The following mentioned code is edited and made by me for you to extract data from word. This code will be beneficial for you to load the doc files in the directory into the excel sheet.
Code:
Sub LoadWordDoc()
Dim F
Dim x As Double
Dim FolderYear As String
Dim DocMonth As String
Dim DocPath As String
Dim FName()
Dim Ext As String
'///Load variables values
DocMonth = Sheet1.Range("b1")
FolderYear = Sheet1.Range("b2")
'/// To create the path to search for files
DocPath = "C:\Documents and Settings\montefem\My Documents\Excel Test\word Document\" + FolderYear + "\"
'///here i think I should use the varibe DocMonth just to list the doc with Feb in the string but I do not know how.
Ext = "*.doc"
'///To load all files from that directory and place in F as an array
ChDir (DocPath)
F = Dir(DocPath & Ext)
Application.DisplayAlerts = False
x = 2
'///Clear previous values
Sheet1.Range("g2:g100").ClearContents
'///to place the files name in the settings sheet in the xls application to manipulate them
Sheet1.Activate
With ActiveSheet
Do While Len(F) > 0
ReDim Preserve FName(2, x)
FName(2, x) = DocPath & F
Cells(x, "G") = FName(2, x)
x = x + 1
F = Dir()
Loop
If x = 1 Then MsgBox "No Files": GoTo 20
End With
20
End Sub

STUDY MATERIAL:
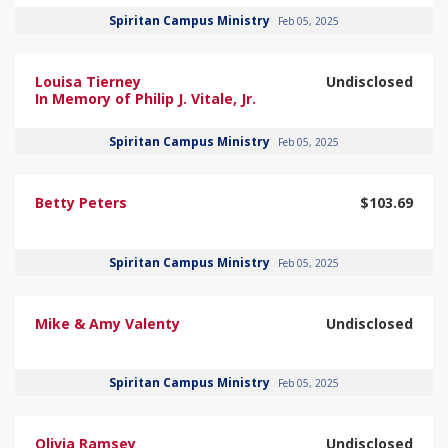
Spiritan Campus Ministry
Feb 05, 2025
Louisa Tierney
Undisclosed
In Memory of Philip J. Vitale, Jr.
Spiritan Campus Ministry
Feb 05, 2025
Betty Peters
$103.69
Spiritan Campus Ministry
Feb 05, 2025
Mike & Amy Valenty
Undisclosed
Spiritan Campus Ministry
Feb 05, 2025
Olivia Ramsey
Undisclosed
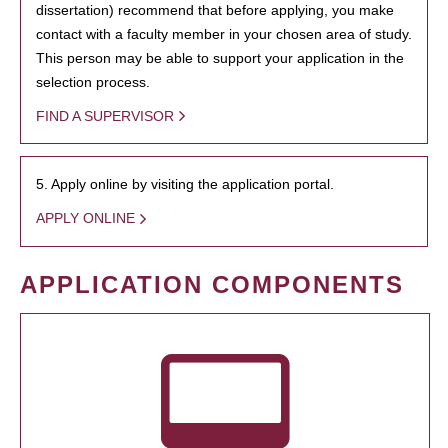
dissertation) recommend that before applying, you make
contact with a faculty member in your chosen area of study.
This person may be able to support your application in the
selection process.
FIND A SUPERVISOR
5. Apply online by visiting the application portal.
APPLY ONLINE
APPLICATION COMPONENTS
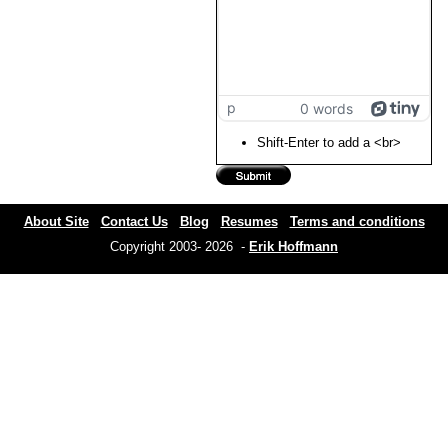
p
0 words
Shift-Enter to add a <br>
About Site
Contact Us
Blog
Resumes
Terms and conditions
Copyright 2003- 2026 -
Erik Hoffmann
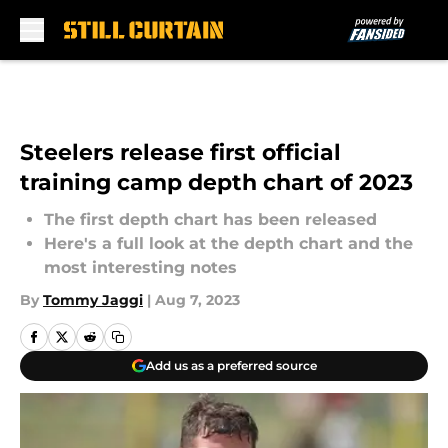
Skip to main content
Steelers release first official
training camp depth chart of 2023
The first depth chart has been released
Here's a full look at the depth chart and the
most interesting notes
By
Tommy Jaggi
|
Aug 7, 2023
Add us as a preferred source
---
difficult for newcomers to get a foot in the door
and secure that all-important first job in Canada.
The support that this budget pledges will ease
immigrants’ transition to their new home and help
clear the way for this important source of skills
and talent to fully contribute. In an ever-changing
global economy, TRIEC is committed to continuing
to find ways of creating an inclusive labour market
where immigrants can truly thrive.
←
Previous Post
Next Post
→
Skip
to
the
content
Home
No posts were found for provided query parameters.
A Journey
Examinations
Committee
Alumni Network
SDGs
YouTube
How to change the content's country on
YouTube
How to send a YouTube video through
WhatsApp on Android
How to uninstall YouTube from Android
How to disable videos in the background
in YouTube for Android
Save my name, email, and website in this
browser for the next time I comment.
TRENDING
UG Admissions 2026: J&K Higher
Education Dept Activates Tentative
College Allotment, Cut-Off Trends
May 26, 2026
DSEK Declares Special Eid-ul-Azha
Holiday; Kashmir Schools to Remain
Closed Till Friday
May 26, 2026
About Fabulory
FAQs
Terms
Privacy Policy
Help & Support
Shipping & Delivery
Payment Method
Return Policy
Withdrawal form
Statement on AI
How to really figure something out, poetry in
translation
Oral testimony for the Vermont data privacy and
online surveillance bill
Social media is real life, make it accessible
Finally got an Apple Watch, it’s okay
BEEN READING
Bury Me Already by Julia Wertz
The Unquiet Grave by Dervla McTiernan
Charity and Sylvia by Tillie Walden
...
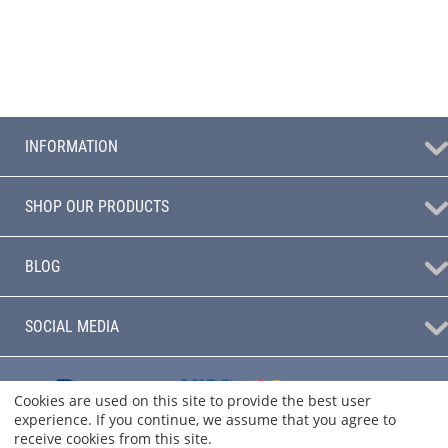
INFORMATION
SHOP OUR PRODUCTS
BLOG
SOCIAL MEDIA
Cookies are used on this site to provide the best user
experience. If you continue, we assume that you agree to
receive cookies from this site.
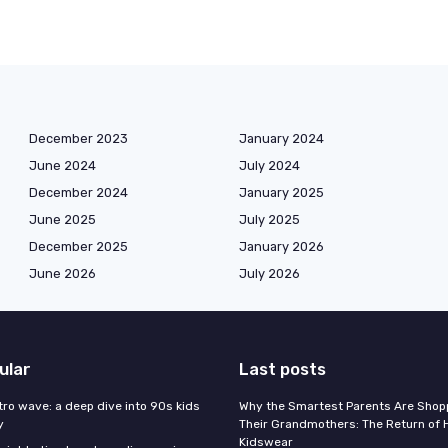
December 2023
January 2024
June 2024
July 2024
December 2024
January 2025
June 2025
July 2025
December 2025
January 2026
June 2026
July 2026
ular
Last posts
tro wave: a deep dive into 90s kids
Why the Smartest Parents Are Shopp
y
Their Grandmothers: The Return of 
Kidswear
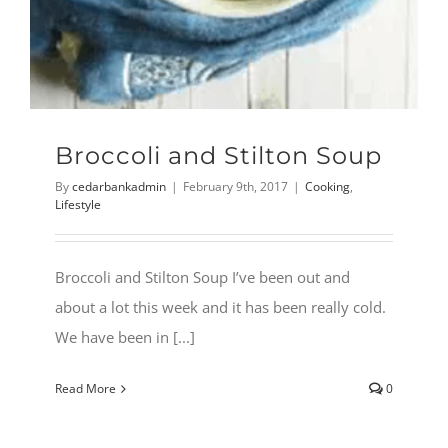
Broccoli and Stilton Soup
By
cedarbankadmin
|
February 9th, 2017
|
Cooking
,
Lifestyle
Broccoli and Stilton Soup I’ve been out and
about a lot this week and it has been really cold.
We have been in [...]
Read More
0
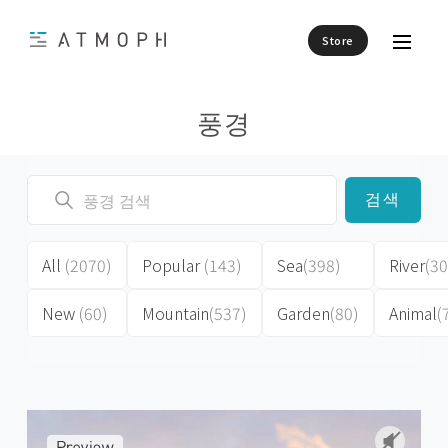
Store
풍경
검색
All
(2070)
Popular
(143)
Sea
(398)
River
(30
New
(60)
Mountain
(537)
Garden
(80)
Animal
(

TASK REQUIREMENTS:
Could you reproduce the forum post starting at "The following mentioned" and ending at "Sub LoadWordDoc()", renaming "excel sheet" to "Excel worksheet"? The data stands apart from the forum post and is separate material.

RESPONSE:
The following mentioned code is edited and made by me for you to extract data from word. This code will be beneficial for you to load the doc files in the directory into the Excel worksheet.
Code:
Sub LoadWordDoc()